Pour débuter, il faut indiquer que les mitochondries se trouvent dans une cellule.
Le corps humain est constitué de millions de cellules. Toutes les cellules sont construites sur le même schéma, bien qu’elles ne soient pas toutes identiques. Ce schéma d’une cellule va vous être présenté, de façon à ce que vous puissiez placer les mitochondries à l’endroit où elles sont.
Une cellule peut mesurer par exemple 50 microns (le micron correspond à 1 millimètre divisé par mille, pour vous donner une idée de la taille de ces cellules). Certaines autres cellules peuvent mesurer des centimètres, voire des mètres.

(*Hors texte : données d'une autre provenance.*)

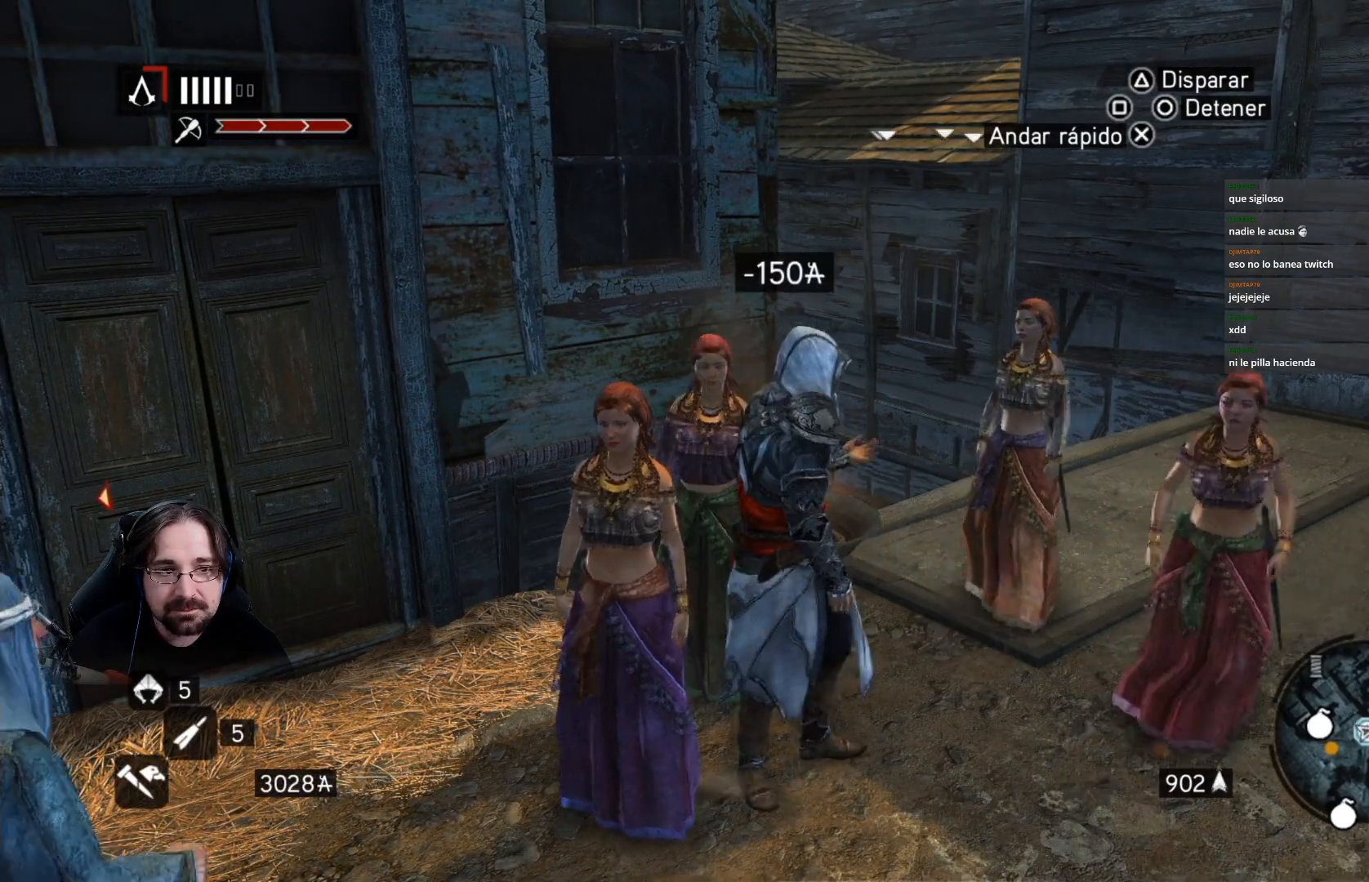
{"buttons": [], "left_stick": "center", "right_stick": "center", "events": []}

Toutes ces cellules sont construites de la même façon.
Une cellule est d’abord séparée de son environnement par une membrane, appelée membrane plasmique.
Si l’on schématise cette cellule, par exemple, une cellule de la peau (c’est-à-dire un fibroblaste, dont on se sert pour faire un diagnostic de maladie mitochondriale), on trouve d’abord un compartiment, qui est séparé de l’extérieur par la membrane plasmique. » Séparé » n’est pas un terme adéquat, car c’est au niveau de cette membrane que se font les échanges entre la cellule et l’extérieur.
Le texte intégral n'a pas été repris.